Do I select port 22 which is the default ssh port and what, if any, options should I designate as the instructions are not clear? I would rather ask than lock out my current ssh session as I am unable to direcly log into the box.

----------

## speed_bump

Most likely your associate was referring to several known bugs in recent versions of various SSH programs. In this case, it is important to distinguish between weaknesses in the SSH protocol, and implementation bugs which can cause security problems. 

Weaknesses in a protocol are common to all programs which use that protocol for communication. In some cases, it's possible to code around those weaknesses, but at some point, no amount of ridiculous hacking will eliminate the weakness. Implementation bugs are nothing more glorified than the normal bugs we deal with daily. However, these bugs are in a security critical system which typically runs with significant privileges. If you can find a clever way of triggering the bug, you can frequently gain access to the machine. You will see this referred to with the code words "arbitrary code" which is just vendor speak for "anything the cracker wants."

Version 1 of the SSH protocol has several weaknesses at the protocol level which can lead to security problems (for the most part information leakage). In addition, there were several implementation problems which could lead to exploitation (system compromise) as well.

There have been several implementation bugs in various programs which implement the SSH 2 protocol as well.
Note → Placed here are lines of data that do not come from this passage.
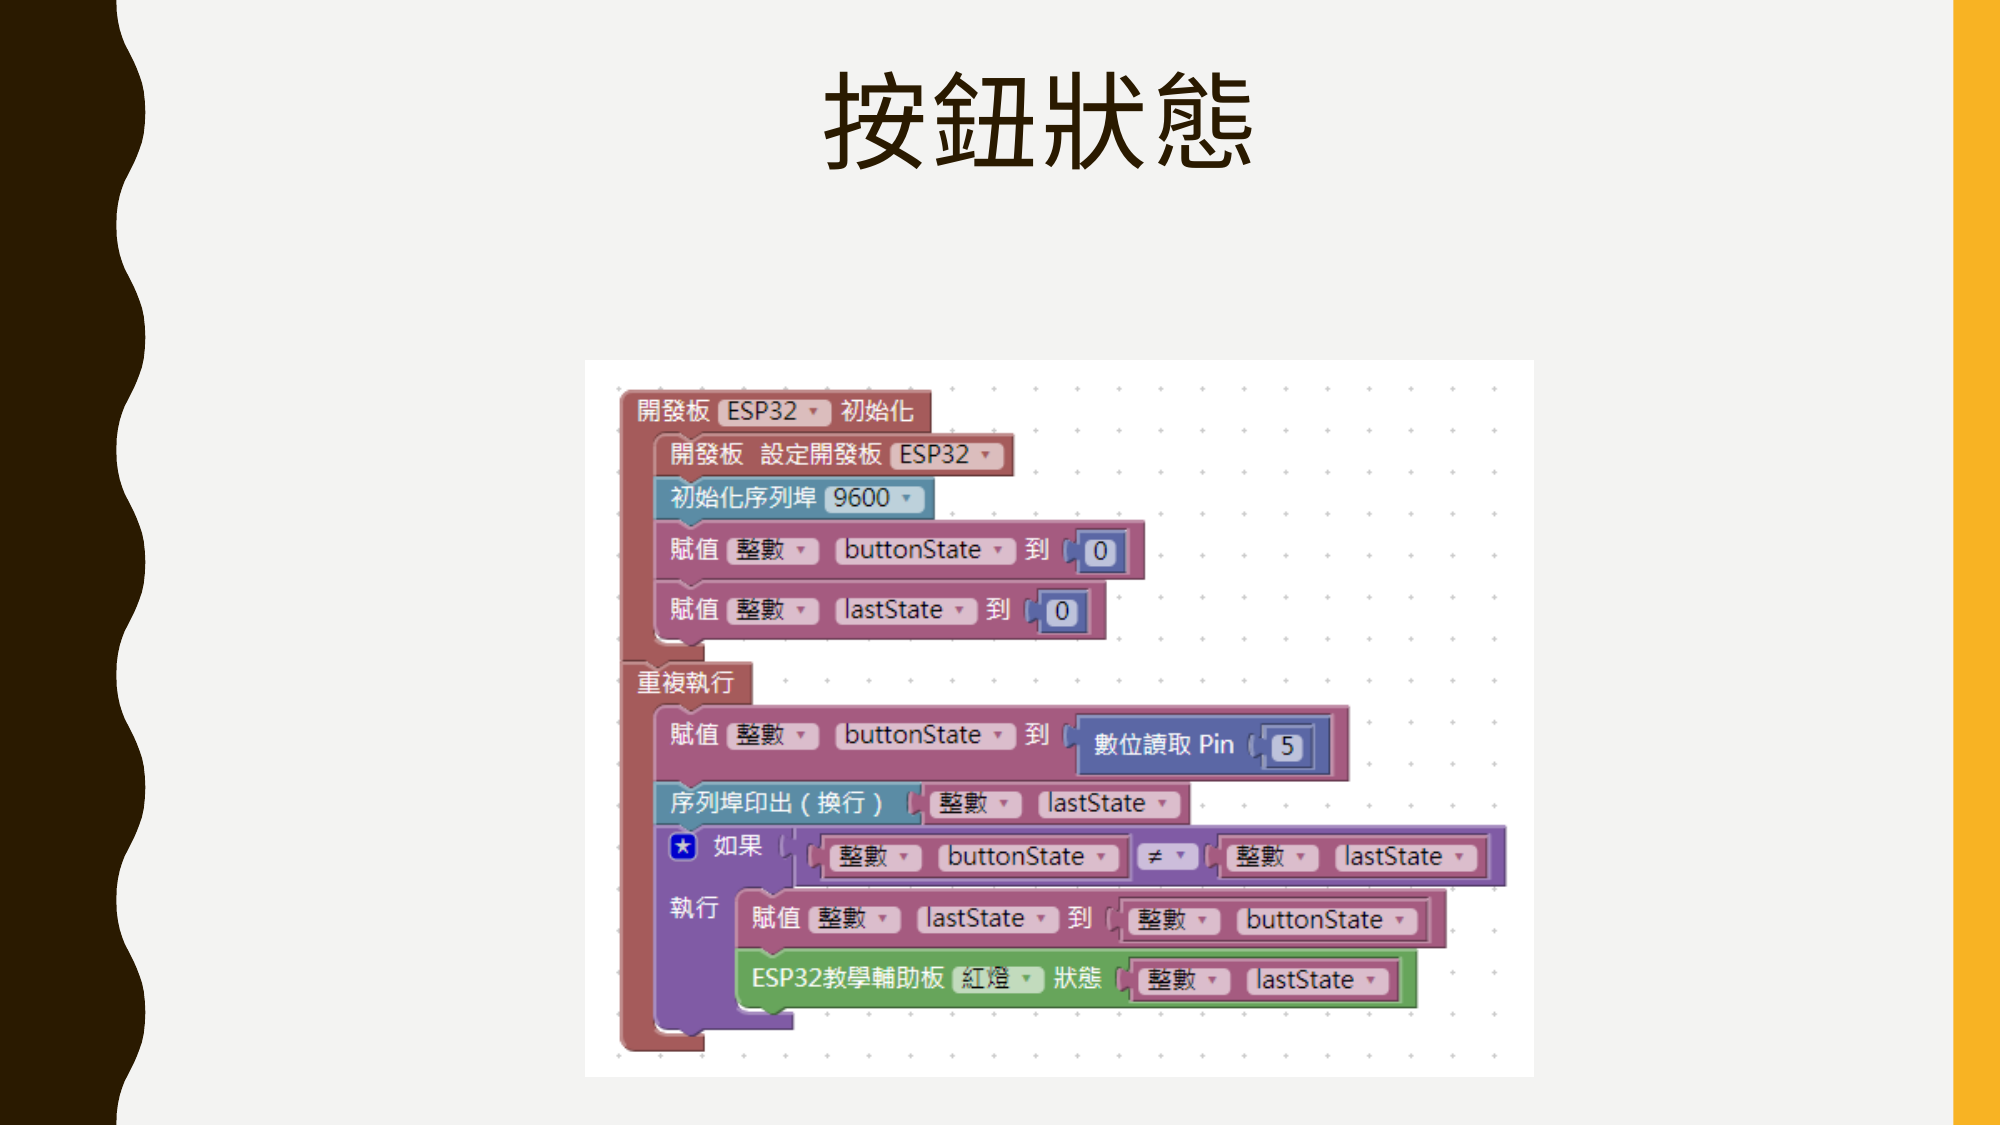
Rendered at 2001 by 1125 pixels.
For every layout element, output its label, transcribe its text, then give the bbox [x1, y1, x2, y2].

title 按鈕狀態 [205, 62, 1875, 308]
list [585, 360, 1534, 1077]
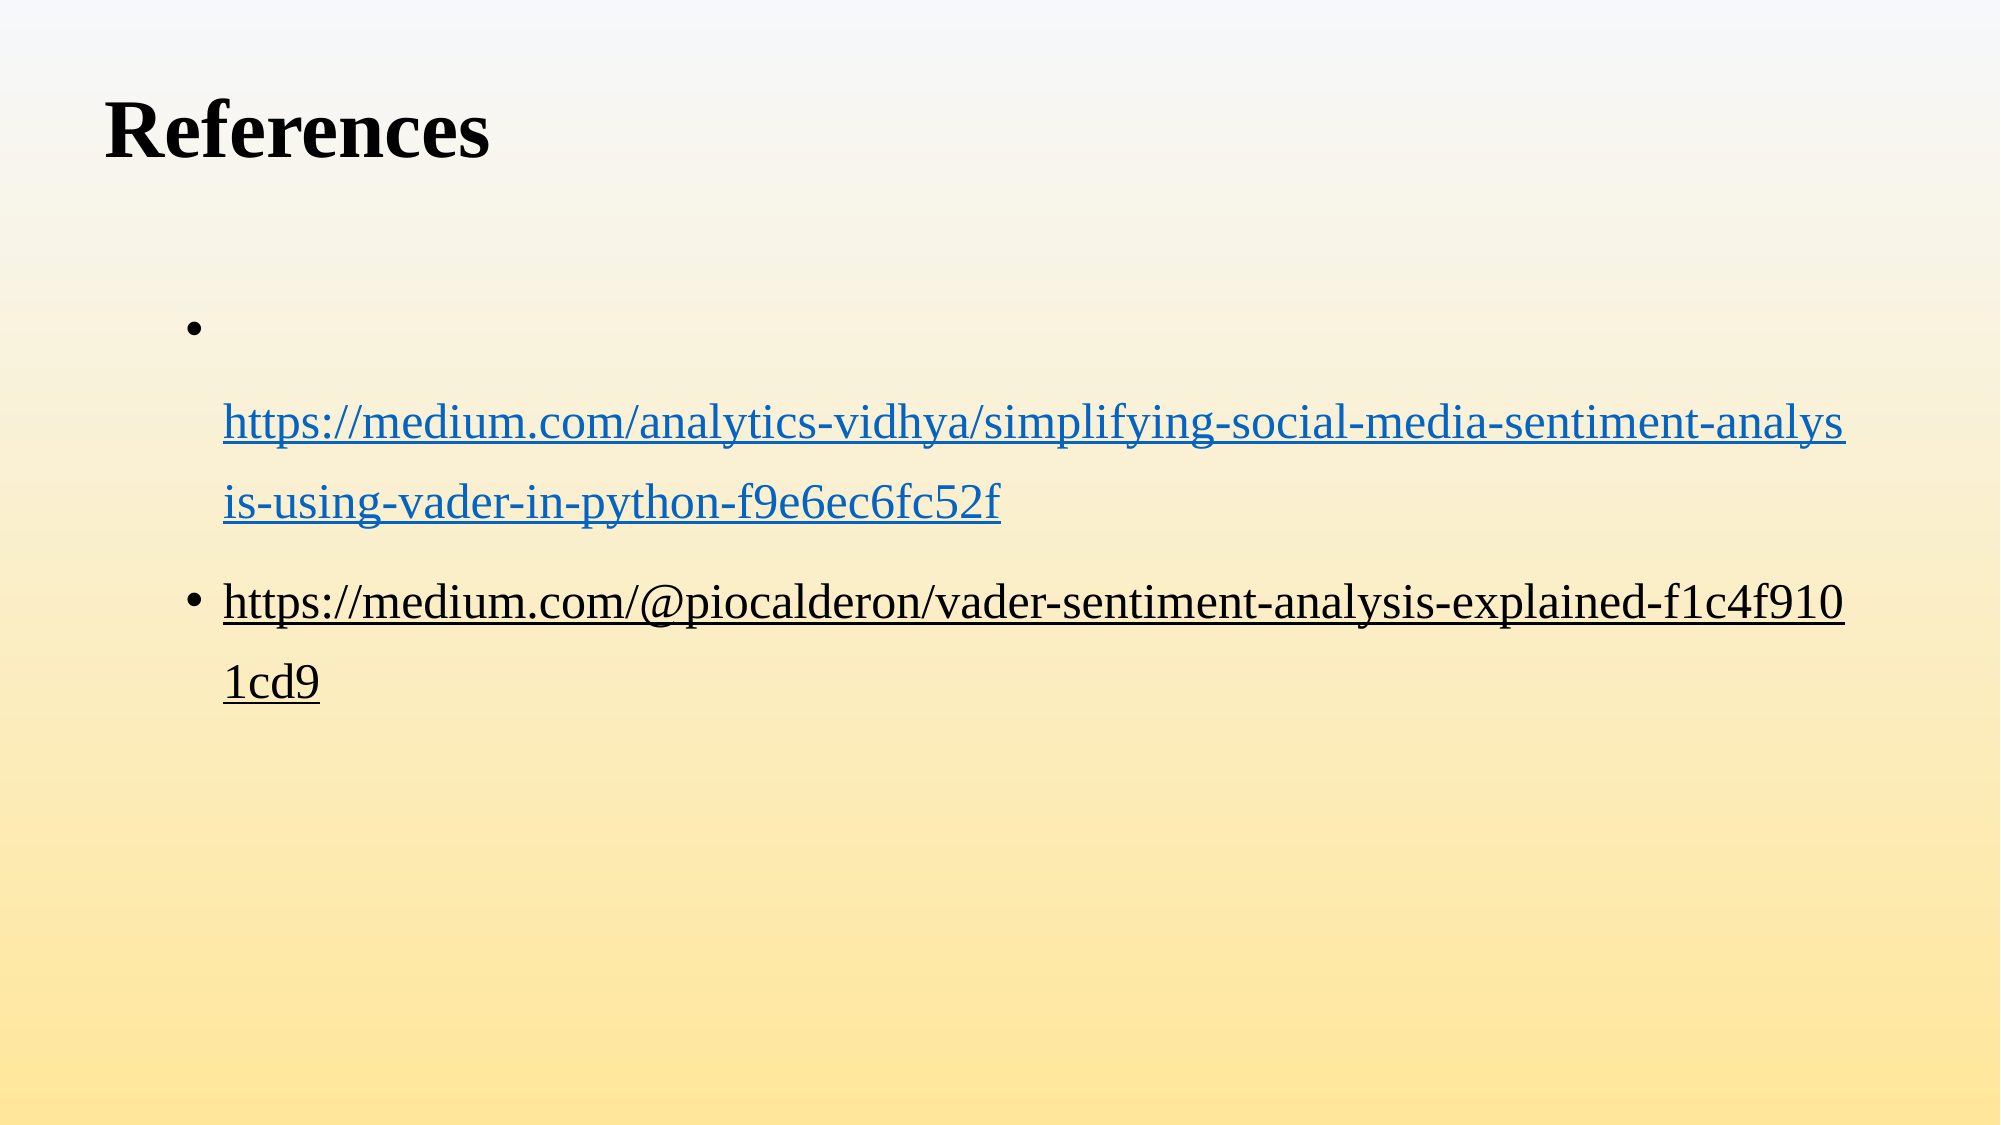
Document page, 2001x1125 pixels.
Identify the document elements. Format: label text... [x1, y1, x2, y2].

list https://medium.com/analytics-vidhya/simplifying-social-media-sentiment-analysis-using-vader-in-python-f9e6ec6fc52f https://medium.com/@piocalderon/vader-sentiment-analysis-explained-f1c4f9101cd9 [95, 260, 1871, 990]
title References [89, 49, 1815, 212]
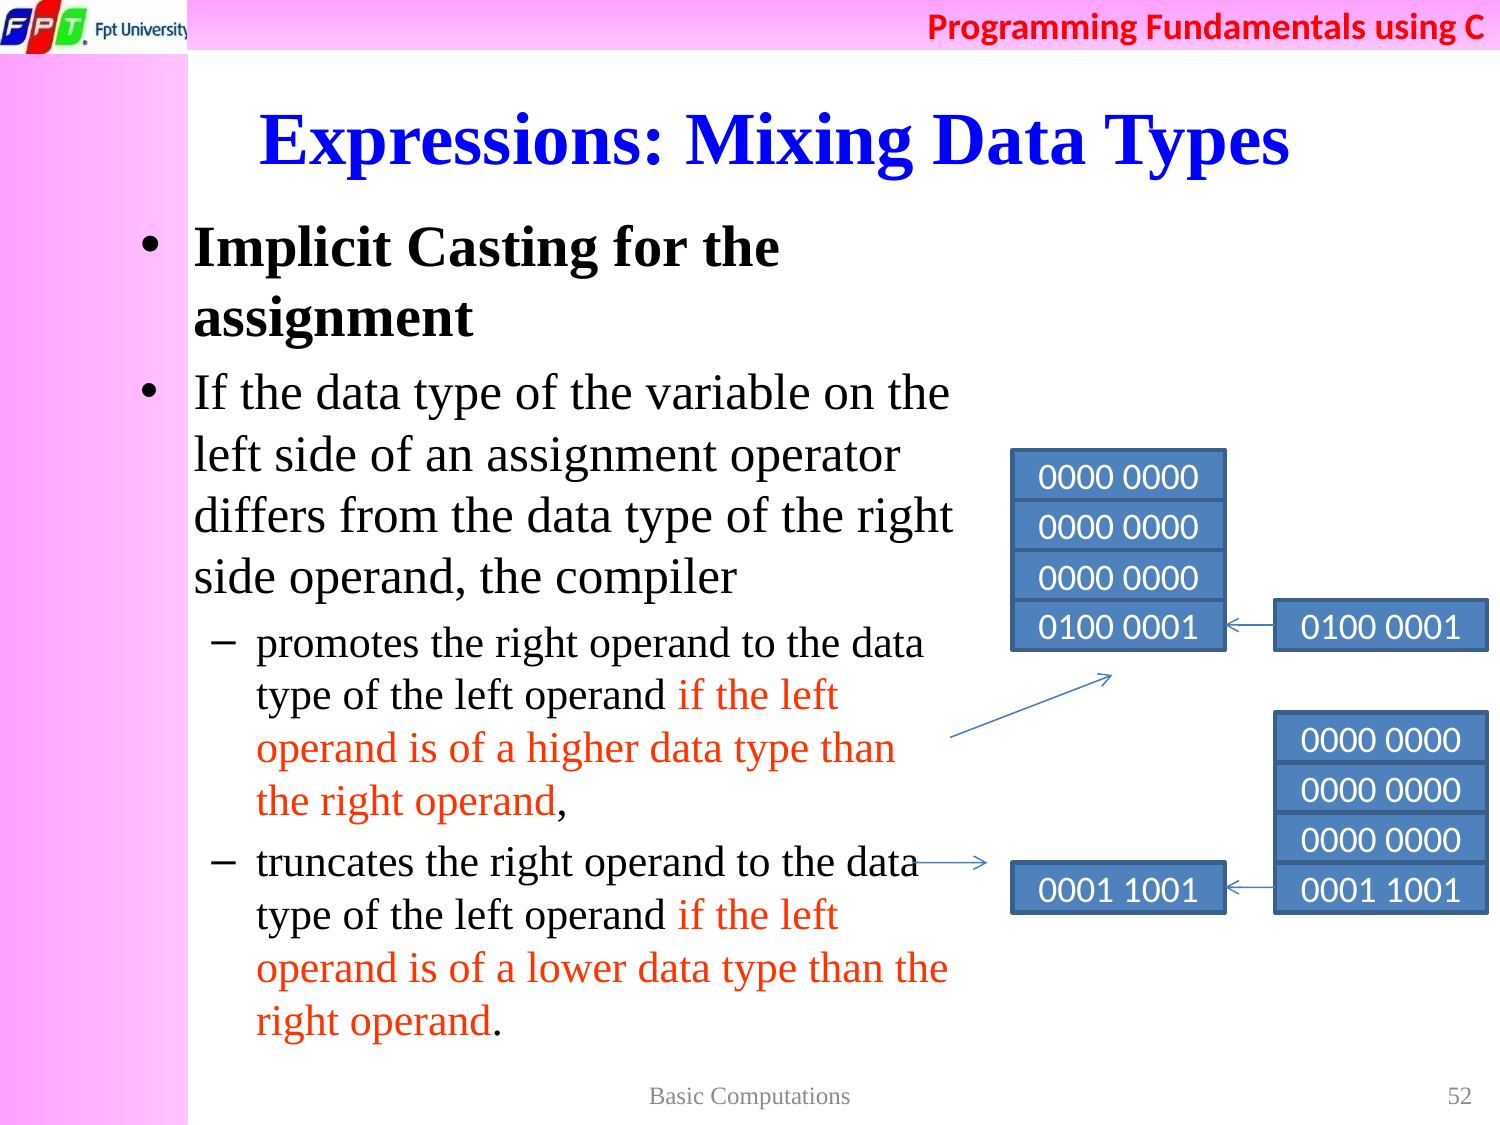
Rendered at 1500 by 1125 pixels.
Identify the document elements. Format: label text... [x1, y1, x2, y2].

text_box 0000 0000 [1010, 548, 1227, 598]
footer Basic Computations [512, 1074, 988, 1116]
text_box 0000 0000 [1010, 448, 1227, 498]
text_box 0100 0001 [1273, 598, 1489, 652]
text_box 0000 0000 [1010, 498, 1227, 548]
text_box 0001 1001 [1010, 860, 1227, 915]
list Implicit Casting for the assignment If the data type of the variable on the left side of an assignment operator differs from the data type of the right side operand, the compiler promotes the right operand to the data type of the left operand if the left operand is of a higher data type than the right operand, truncates the right operand to the data type of the left operand if the left operand is of a lower data type than the right operand. [125, 200, 975, 1063]
text_box 0000 0000 [1273, 760, 1489, 810]
slide_number 52 [1137, 1074, 1488, 1116]
text_box 0000 0000 [1273, 710, 1489, 760]
text_box 0001 1001 [1273, 860, 1489, 915]
text_box 0100 0001 [1010, 598, 1227, 652]
text_box 0000 0000 [1273, 810, 1489, 860]
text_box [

Some of these have been information leakage, others have been system exploits. All have been patched. However, I am not aware of any known (or exploitable) weaknesses in the SSH 2 protocol itself. We see regular scans for systems which are not patched.

As another poster pointed out, there are weaknesses in everything. In most cases discussions of these weaknesses start out in the theoretical realm: "If we could generate 2^96th permutations of ... then we would have a > 50% chance of discovering three bits of the key used to encrypt this data." Eventually they move into more practical range when some clever dick figures out a short cut (Yes! But, if we assume that .. and we can ... then we could 0wn you. And happily because of <obscure property foo> we can assume ... and we're clever, so we can ... so now we 0wn you) And BTW here's the proof of concept code. At which point, the paranoid smugly point out: that's why only n00bs use that protocol; switch to ...

As far as I know, we are not yet ready to switch protocols  :Smile: 

----------

## ponds

SSH2 as a protocol is fine.  If its the only protocol configured for use.  If you are set up to use both protocols through autonegotiation, even though you'll use 2 in a normal scenario, you're still screwed.

What your friend was probably talking about, and this is a huge threat, is the configuration of SSH servers and clients to allow use of SSH1 if the party they're connecting to cannot support SSH2.

In that case the attacker merely needs to man-in-the-middle the protocol declaration of a server to "SSHv1" instead of "SSHv1.99" (SSHv1.99 means "i will use 1 or 2, but prefer 2), then force the client to connect in SSHv1 and man-in-the-middle that session.

----------